What an unusual book! I lived in Colorado for about fifteen years, prior to moving to Alabama, so it was interesting to read of the familiar places mentioned in this book. Her wild west accounts made me yearn for the outdoors and better appreciate civilization. I felt like I was traveling along with her. What an adventurous and courageous woman was Lady Bird, amazing!
Very good copy of an inspiring tale of a woman before her time. A true story of a woman with courage and gumption traveling alone by horseback through the rocky mountain area of Colorado.
Pretty good book, but slow in places.
I normally don't read non-fiction, because I don't find it as intersting, but Isabella Bird's letters are stranger and every bit as exciting as fiction. Her descriptions are remarkable, not to mention accurate, and the people she meets are as diverse as characters out of a novel. I'm so glad I took a chance on this book!
A historic treasure. View US western life in the 1870s through the eyes of an intrepid lady traveler. While her prejudices may seem antiquated - and why not, this was written 140 years ago - her observations are really interesting. She is a very colorful writer and you get a superb picture.
This book captured my imagination and continues to haunt me with fantasies of traveling Colorado on horseback during the times of the wild west. A very remarkable woman with a talented pen.
history buffs will enjoy this book, a compilation of articles the writer offered to newspapers and magazines while she was traveling the Rocky Mtn West
This is certainly not a book about an ordinary person. Isabella Bird must have been really, really interesting... it would be amazing to sit and talk with her now.
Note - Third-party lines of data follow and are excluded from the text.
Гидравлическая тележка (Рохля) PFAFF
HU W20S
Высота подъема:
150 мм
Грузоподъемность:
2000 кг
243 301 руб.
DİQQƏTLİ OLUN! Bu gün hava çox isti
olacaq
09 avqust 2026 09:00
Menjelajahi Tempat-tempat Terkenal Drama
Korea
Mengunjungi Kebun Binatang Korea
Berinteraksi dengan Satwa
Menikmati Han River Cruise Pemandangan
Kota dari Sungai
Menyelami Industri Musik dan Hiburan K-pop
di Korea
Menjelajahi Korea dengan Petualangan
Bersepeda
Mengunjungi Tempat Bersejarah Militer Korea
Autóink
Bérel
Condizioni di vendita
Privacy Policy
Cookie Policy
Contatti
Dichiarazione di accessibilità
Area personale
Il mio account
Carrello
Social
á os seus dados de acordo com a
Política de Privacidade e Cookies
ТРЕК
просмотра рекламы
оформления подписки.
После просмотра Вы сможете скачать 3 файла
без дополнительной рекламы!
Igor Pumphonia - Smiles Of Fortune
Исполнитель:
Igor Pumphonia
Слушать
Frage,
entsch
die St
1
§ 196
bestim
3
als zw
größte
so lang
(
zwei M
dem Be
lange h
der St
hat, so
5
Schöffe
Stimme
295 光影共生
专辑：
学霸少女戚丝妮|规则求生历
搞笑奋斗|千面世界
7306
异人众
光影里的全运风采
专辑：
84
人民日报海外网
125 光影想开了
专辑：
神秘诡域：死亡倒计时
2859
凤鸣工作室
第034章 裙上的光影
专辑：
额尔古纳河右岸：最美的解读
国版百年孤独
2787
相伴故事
I'm not familiar with any of the Colorado places she mentions, except Denver, but her descriptions of the scenery are just incredible. She routinely did trips of 20 or more grueling miles in a day on horseback, through practically untracked terrain, just to see a mountain or watch the sunset from a vantage point. The idea of just heading off into the wilderness, with nothing but a vague description of the country ahead and maybe there would be a place to spend the night, is just astonishing to modern ideas. And the description of spending weeks in the cabin in Estes Park, waking up with her bed - inside! - covered with snow, and everything frozen solid...she was one tough cookie but seemed to take it all as normal, and just what you had to put up with. I spent a lot of time reading bits aloud to my husband - "listen to this!". Reading history is one thing, but reading these letters written as she experienced life really made it come alive.